В этой связи чрезвычайно показательно, что западное богословие ставило акцент на самом трагическом моменте предания о Христе — на крестных страданиях, на распятии, тогда как в центре византийской теологии оказывалось воплощение второго лица троицы, или, иначе говоря, примирение бога с человечеством.
Чем же объясняется эта относительно меньшая эмоциональность психического склада византийцев? Казалось бы, следовало ждать от греков, южан, большей экспансивности, чем от их северных современников.
В какой-то мере мы могли бы искать разгадку в наследии греческой философской мысли с ее стремлением проникнуть в сущность мироздания, стремлением, которое сохранилось и после утверждения христианства, но приобрело новый язык — язык богословия. Известное материальное благополучие, выгодно отличавшее Византию от раннесредневековых западноевропейских государств, по-видимому, также содействовало смягчению эмоциональной напряженности. И природные условия севера, где в помещениях не хватало света и тепла, где лес с его загадочой жизнью зверей и оборотней подступал к самому порогу, должны были усиливать ощущение грозящей опасности.

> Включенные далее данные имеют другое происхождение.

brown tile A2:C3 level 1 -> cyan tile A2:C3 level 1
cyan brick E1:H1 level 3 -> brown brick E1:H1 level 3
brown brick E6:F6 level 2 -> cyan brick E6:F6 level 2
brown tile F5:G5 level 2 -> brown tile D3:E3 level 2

Сила государственного аппарата в Византии поневоле заставляла подданных василевса дисциплинировать себя, сдерживать проявления страстей: естественно, что бюрократическая система правосудия приучала византийцев к терпению в гораздо большей степени, чем раннесредневековый суд на Западе с его ордалиями и коллективным соприсяжничеством. Но было еще одно обстоятельство, влияние которого нельзя недооценивать. Это обстоятельство — свойственный византийцам индивидуализм.

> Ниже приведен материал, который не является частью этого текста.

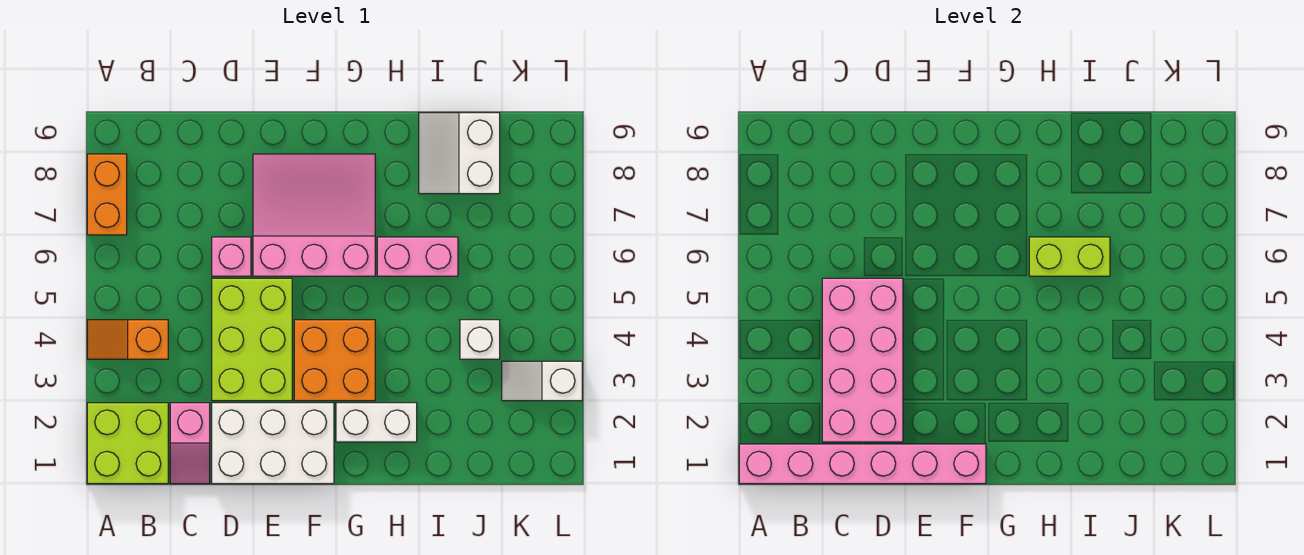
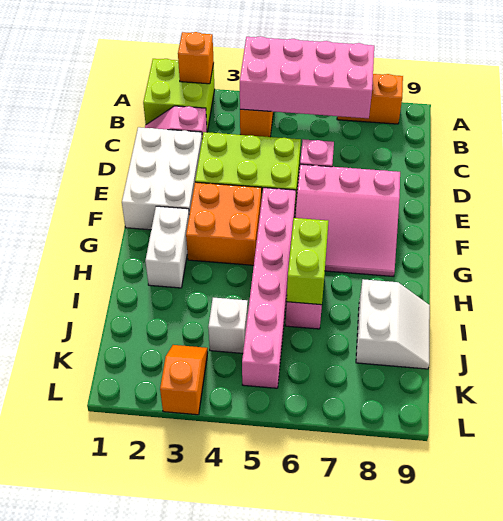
pink brick A1:F1 level 2 -> pink brick F5:K5 level 1
none -> orange brick A2 level 2
pink brick C2:D5 level 2 -> pink brick A4:B7 level 2
pink slope E6:G8 level 1 top 6 -> pink slope E6:G8 level 1 top E
white slope I8:J9 level 1 top J -> white slope I8:J9 level 1 top 8
white slope K3:L3 level 1 top L -> orange slope K3:L3 level 1 top L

Перед лицом государства и перед лицом бога подданый империи стоял одиноко, его карьера и его спасение были его личным делом. Человек средневекового Запада оказывался значительно теснее связанным со своими социальными группами — с общиной, с корпорацией; иерархическое устройство общества сплачивало и оформляло эту общность. Его психология соответственно была больше подвержена воздействию общественных коллективов, влияние которых в Византии оставалось сравнительно незначительным. Но переживания и эмоции, как бы повторяемые социальной группой, закономерно становятся более мощными, более настойчивыми: эмоциональная напряженность в группе возрастает, тогда как рефлексия, наоборот, уменьшается. «Корпоративность» психологии на Западе превращалась в одно из средств, обострявших и углублявших эмоциональную напряженность, — относительный индивидуализм византийского общественного сознания, напротив, способствовал развитию рассудочности.